By Leila Abboud and Laurence Frost
PARIS/GENEVA (Reuters) - French carmaker PSA Peugeot Citroen offered its shares at a deep discount on Tuesday in a 1 billion euro ($1.3 billion) rights issue to fund an alliance with General Motors aimed at boosting overseas growth and new model development.
U.S. automaker GM and Peugeot announced an alliance last week to co-operate on developing new cars with the aim of saving $2 billion annually via pooling purchasing and research and development.
The French carmaker hopes the deal will help it step up expansion in lucrative new markets as Europe's car market struggles.
Peugeot said on Tuesday it would offer 16 new shares for every 31 currently held by investors at 8.27 euros apiece, a 42 percent discount to its closing stock price on Monday.
The deal will see GM take a 7 percent stake in Peugeot for 304 million euros, Peugeot said.
GM had previously valued the purchase at approximately 320 million euros, based on earlier market prices.
For the founding Peugeot family, the capital increase will dilute its stake but is seen as the best way to replenish the company's coffers after a tough year that saw it burn through 1.6 billion euros in cash.
The family will contribute 140 million euros to exercise 45 percent of its subscription rights in the issue - less than the 150 million euros and 50 percent uptake announced last week.
"We always said it would be around 50 percent, and it is," Peugeot CEO Philippe Varin said on Tuesday. "That hasn't changed."
The operation will dilute the Peugeot clan's stake to 25.2 percent from just over 30 percent, with 37.9 percent of voting rights.
The capital increase, underwritten by a syndicate of banks led by BNP Paribas, Morgan Stanley, Societe Generale and HSBC, will take place from March 8-21.
The Peugeot family and General Motors have committed to take 31 percent of the shares issued, the company said.
"This will allow us to accelerate our international expansion and our move into higher-end models faster than we would have been able to do on our own," chief financial officer Jean-Baptiste de Chatillon said on a conference call.
Peugeot also said it would not pay a dividend for 2011 because it wanted to "give priority to allocating financial resources to the group's development.
Asked about the discount, de Chatillon said it was within normal ranges for a rights issue that would last roughly two weeks.
"General Motors is entering like any other shareholder, at the launch price," he later told reporters at the Geneva Auto Show.
Analyst opinion was divided on the discount, with one London-based analyst calling it "very steep" and adding: "I suppose that's the price to get it underwritten."
The 42 percent discount was "already on reduced share price levels," Macquarie analyst Jens Schattner said. "If you compare with two weeks ago, when we were still at around 16 euros, this is a 50 percent discount."
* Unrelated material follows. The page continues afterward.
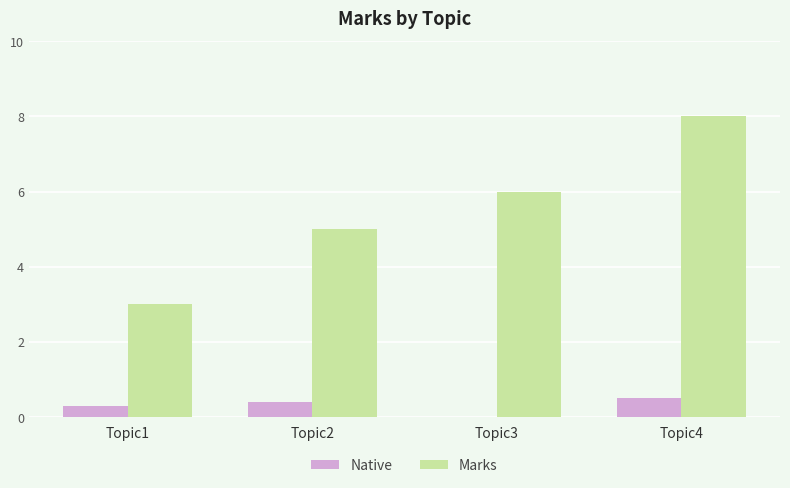

What are all the series names shown in the legend?

Native, Marks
But Deutsche Bank analyst Gaetan Toulemonde argued that many rights issues in the past two years had been done at similar discounts, pointing to the 25-30 percent markdown on Michelin's cash call in late 2010.
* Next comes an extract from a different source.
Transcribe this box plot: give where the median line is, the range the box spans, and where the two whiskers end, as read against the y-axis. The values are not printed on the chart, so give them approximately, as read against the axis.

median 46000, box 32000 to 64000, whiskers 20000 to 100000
"The environment for the auto space is probably a little worse in terms of outlook, overcapacity and so on," he said.
At 1626 GMT, Peugeot shares were down 2.9 percent at 13.81 euros.
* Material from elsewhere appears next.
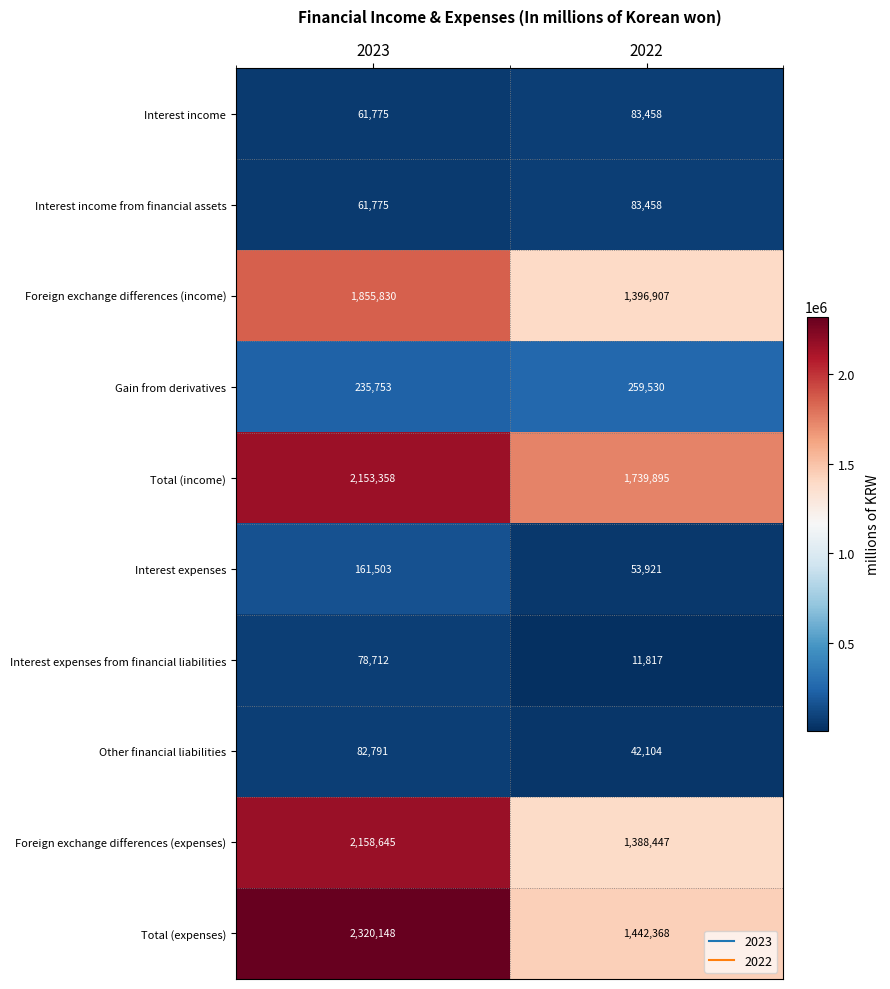

Where is Interest expenses from financial liabilities nearest to the value 45264?

2022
Slideshow from Geneva: http://www.reuters.com/news/pictures/slideshow?articleId=USRTR2YX5F
Graphic on Europe registrations: http://r.reuters.com/cyz86s
Both carmakers are betting that the alliance will help them overcome thorny issues of overcapacity and enable them to cut costs in a European market where competition is cut-throat.
GM hopes the deal to help it reverse 12 years of losses in Europe, mainly on its Opel brand, totaling more than $12 billion.
Speaking at the auto show on Tuesday, GM Vice Chairman Steve Girsky said the Peugeot alliance was only one element of its plan to fix Opel, although he declined to provide specifics.
Speculation has swirled around which Opel factories GM might target for closure in Europe, while Peugeot's moves to close plants are likely to run into stiff opposition from unions and politicians in France.
Analysts and auto executives say production capacity is at least 20 percent higher than needed in Europe to keep companies profitable in a tight and weakening market.
PSA's manufacturing head Denis Martin told Reuters that the French group was giving itself two years to deal with its overcapacity issues, and hoped to take inspiration from its new American partner GM.
"I think the Americans have an ability, faced with a difficult situation, to take quick steps to clean up things," he said in Geneva.
"I think this needs to be a lesson for Europeans... a sign that we also need to work hard on our restructuring."
Martin declined to comment on whether such moves would imply factory closures, nor where they may take place.